O tema das armas nucleares no Irã voltou ao centro das discussões globais. Recentemente, o presidente dos EUA, Donald Trump, fez declarações importantes sobre um suposto acordo. Ele afirmou que o Irã concordou em não ter armas nucleares por um período de mais de vinte anos. Contudo, essa afirmação gerou controvérsia, pois o governo iraniano não confirmou publicamente tal compromisso. Este cenário complexo mostra a dificuldade de se chegar a um entendimento definitivo sobre o programa nuclear do Irã.
As declarações de Trump e a posição do Irã sobre armas nucleares
Donald Trump conversou com jornalistas. Ele estava nos jardins da Casa Branca quando fez a declaração. Trump disse que havia uma “declaração muito forte” do Irã. Segundo ele, essa declaração garantiria que o país não teria armas nucleares por mais de duas décadas. No entanto, o Irã não confirmou essa parte do acordo sobre armas nucleares. A rede de TV Al Jazeera, do Catar, noticiou algo diferente. Teerã teria recusado a ideia de parar o enriquecimento nuclear por vinte anos. Em vez disso, o país apresentou uma contraproposta. Ela envolveria uma interrupção, pelo menos parcial, do programa nuclear. A situação é delicada. Os EUA, por exemplo, ameaçam bombardear o Irã se não houver um acordo de paz.
Leia também
O embate diplomático e o Irã sobre armas nucleares
O objetivo principal dos EUA é claro: impedir que o Irã desenvolva armas nucleares. Trump expressou essa meta durante a mesma entrevista. Ele até criticou o Papa Leão XIV por suas opiniões sobre a guerra. Apesar de discordar do pontífice, Trump afirmou não ter nada contra ele. O presidente americano enfatizou que o Papa “tem que entender que o Irã é uma ameaça muito grande”. Ele também disse ser a favor do Evangelho, mas não pode permitir que o Irã tenha uma arma nuclear.
Atualmente, EUA e Irã estão sob um cessar-fogo temporário. Este período dura duas semanas. Contudo, ainda falta um acordo de paz definitivo.
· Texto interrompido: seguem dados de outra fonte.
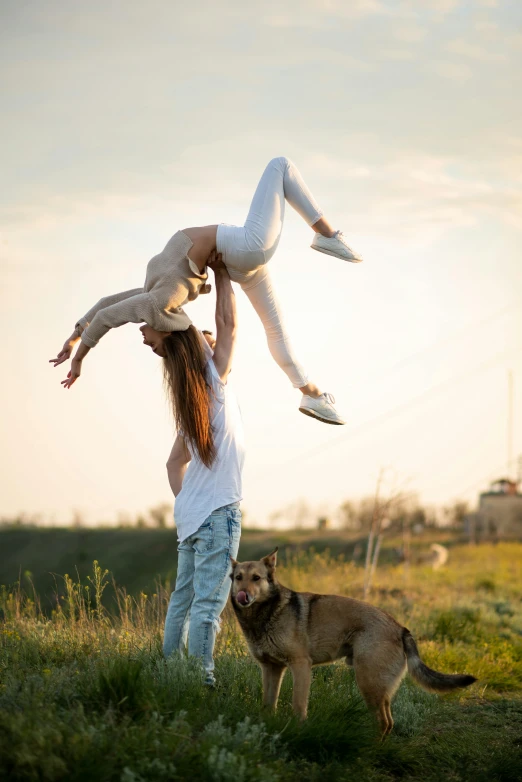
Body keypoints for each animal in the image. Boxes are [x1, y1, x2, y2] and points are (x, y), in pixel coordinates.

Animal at [230, 548, 474, 740]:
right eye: (238, 577)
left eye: (256, 578)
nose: (243, 596)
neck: (265, 614)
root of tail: (400, 628)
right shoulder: (271, 668)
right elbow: (268, 704)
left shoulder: (300, 666)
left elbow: (298, 706)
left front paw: (299, 731)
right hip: (378, 686)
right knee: (388, 722)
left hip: (367, 681)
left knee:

Negociadores se reuniram no Paquistão dias antes. As conversas, entretanto, não tiveram sucesso. O Irã, por sua vez, insiste em seu direito de enriquecer urânio. O país alega que o faz para fins pacíficos. Esmaeil Baqaei, porta-voz do Ministério das Relações Exteriores do Irã, reafirmou essa posição. Ele deixou claro que ninguém pode tirar o direito iraniano ao uso pacífico da energia nuclear. A porcentagem de enriquecimento, porém, é “negociável”.
Tensões militares e as alegações sobre a força do Irã
As tensões vão além da mesa de negociações. O Irã negou as afirmações de Trump. O presidente americano repete com frequência que os EUA e Israel destruíram a Marinha e a Força Aérea iranianas. Em pronunciamento na TV estatal, o comandante do Exército iraniano, Amir Hatami, desmentiu essas declarações. Ele garantiu que a frota do país “segue firme”. Hatami acrescentou que o inimigo se mantém a uma distância segura de trezentos quilômetros.
Ao mesmo tempo, os Estados Unidos mostram sua prontidão militar. O secretário de Guerra dos EUA, Pete Hegseth, declarou que as Forças Armadas americanas estão preparadas. Elas podem retomar o combate se o Irã não aceitar um acordo. Hegseth fez provocações ao Irã durante uma coletiva de imprensa no Pentágono. Ele questionou o controle iraniano do Estreito de Ormuz. O secretário afirmou que o país não tem mais Marinha. Segundo Hegseth, a Marinha iraniana foi completamente destruída em ataques anteriores.
O status do líder supremo e o futuro das negociações sobre armas nucleares
A situação política interna do Irã também é tema de especulação. Um jornalista perguntou sobre o líder supremo, Motjaba Khamenei. Trump respondeu que ele “acredita-se que esteja ferido, mas vivo”. Um mês antes, Trump havia dito que Khamenei estava escondido em um bunker. Ele provavelmente estaria “desfigurado”.
O caminho para um acordo de paz duradouro é incerto. As declarações contraditórias e as ameaças mútuas complicam o cenário. A comunidade internacional observa de perto os próximos passos. A busca por uma solução para a questão das armas nucleares no Irã continua sendo um desafio. É preciso encontrar um equilíbrio entre a soberania iraniana e a segurança global.